* OBIETTIVO DICHIARATO 1
Secondo l'intervista, qual è il nome della piattaforma di musica classica in streaming lanciata da Piero Maranghi?

* ESTRATTO
Intervista a Piero Maranghi

Piero Maranghi è editore di Sky Classica e di libri, regista di opere liriche, produttore di un cartone animato con l’avatar di Daniel Barenboim e di documentari sulla Scala, su Caravaggio, su Leonardo da Vinci; di Leonardo ha recuperato la vigna, riproducendo la sua malvasia; ha fatto il ristoratore; è conduttore – con Leonardo Piccinini – dell’Almanacco di Bellezza, che per Aldo Grasso è «il programma più snob della tv»; è direttore della Fondazione Piero Portaluppi; è fiero pescatore di acqua dolce e acqua salata. Da qualche settimana, ha lanciato +Classica, la prima piattaforma di musica classica visibile in streaming, su cellullari e smart tv. Oggi, indossa una polo sdrucita («sdrucita, dice?». Ha un buco sul colletto. «Ha ragione, ma è niente rispetto a come andavo in giro da bambino»). Gli chiedi come tiene insieme tutte le cose che fa, e lui: «Il motore è la curiosità, unita all’ignoranza. Mi muove il recupero di anni buttati un po’ al vento».

* OBIETTIVO DICHIARATO 2
Restituisci senza alcuna modifica le righe dell'elenco, partendo dalla prima e terminando con quella che contiene "Early: Early -> Fulfil", entrambe comprese.

(Dati estratti da una raccolta)
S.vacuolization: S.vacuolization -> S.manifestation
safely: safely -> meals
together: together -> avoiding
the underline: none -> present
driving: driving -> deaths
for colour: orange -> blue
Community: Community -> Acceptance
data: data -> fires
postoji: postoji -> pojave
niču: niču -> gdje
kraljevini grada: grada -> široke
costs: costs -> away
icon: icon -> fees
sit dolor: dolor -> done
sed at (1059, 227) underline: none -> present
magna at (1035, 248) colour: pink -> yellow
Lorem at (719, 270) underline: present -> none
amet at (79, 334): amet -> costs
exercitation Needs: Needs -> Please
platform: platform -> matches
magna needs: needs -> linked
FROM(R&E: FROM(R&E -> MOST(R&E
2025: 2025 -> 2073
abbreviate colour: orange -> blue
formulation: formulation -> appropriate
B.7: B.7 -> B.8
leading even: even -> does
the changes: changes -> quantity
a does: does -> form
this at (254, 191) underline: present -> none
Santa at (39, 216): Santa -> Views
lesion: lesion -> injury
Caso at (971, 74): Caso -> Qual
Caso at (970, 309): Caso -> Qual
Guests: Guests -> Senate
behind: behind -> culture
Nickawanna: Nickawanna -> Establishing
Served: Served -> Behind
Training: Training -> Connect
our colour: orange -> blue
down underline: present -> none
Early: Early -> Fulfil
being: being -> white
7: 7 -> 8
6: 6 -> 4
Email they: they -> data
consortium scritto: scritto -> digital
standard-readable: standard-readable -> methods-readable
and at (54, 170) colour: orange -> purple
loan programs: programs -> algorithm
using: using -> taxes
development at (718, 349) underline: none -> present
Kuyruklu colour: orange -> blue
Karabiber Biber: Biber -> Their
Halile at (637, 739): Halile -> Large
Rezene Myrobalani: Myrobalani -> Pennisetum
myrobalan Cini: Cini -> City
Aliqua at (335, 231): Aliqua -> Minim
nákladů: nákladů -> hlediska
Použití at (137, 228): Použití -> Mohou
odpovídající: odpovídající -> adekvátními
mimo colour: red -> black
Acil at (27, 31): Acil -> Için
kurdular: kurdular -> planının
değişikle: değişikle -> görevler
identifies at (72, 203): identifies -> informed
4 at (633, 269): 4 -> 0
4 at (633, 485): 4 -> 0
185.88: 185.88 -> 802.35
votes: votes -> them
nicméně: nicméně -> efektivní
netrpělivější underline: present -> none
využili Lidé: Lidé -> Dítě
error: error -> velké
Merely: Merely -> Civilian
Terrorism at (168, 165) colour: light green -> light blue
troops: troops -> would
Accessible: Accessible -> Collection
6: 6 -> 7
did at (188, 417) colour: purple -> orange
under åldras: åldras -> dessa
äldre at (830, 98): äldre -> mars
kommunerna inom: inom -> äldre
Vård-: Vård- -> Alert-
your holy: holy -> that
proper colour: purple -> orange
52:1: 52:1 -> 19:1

* RISULTATO CORRETTO 1
+Classica.

* RISULTATO CORRETTO 2
S.vacuolization: S.vacuolization -> S.manifestation
safely: safely -> meals
together: together -> avoiding
the underline: none -> present
driving: driving -> deaths
for colour: orange -> blue
Community: Community -> Acceptance
data: data -> fires
postoji: postoji -> pojave
niču: niču -> gdje
kraljevini grada: grada -> široke
costs: costs -> away
icon: icon -> fees
sit dolor: dolor -> done
sed at (1059, 227) underline: none -> present
magna at (1035, 248) colour: pink -> yellow
Lorem at (719, 270) underline: present -> none
amet at (79, 334): amet -> costs
exercitation Needs: Needs -> Please
platform: platform -> matches
magna needs: needs -> linked
FROM(R&E: FROM(R&E -> MOST(R&E
2025: 2025 -> 2073
abbreviate colour: orange -> blue
formulation: formulation -> appropriate
B.7: B.7 -> B.8
leading even: even -> does
the changes: changes -> quantity
a does: does -> form
this at (254, 191) underline: present -> none
Santa at (39, 216): Santa -> Views
lesion: lesion -> injury
Caso at (971, 74): Caso -> Qual
Caso at (970, 309): Caso -> Qual
Guests: Guests -> Senate
behind: behind -> culture
Nickawanna: Nickawanna -> Establishing
Served: Served -> Behind
Training: Training -> Connect
our colour: orange -> blue
down underline: present -> none
Early: Early -> Fulfil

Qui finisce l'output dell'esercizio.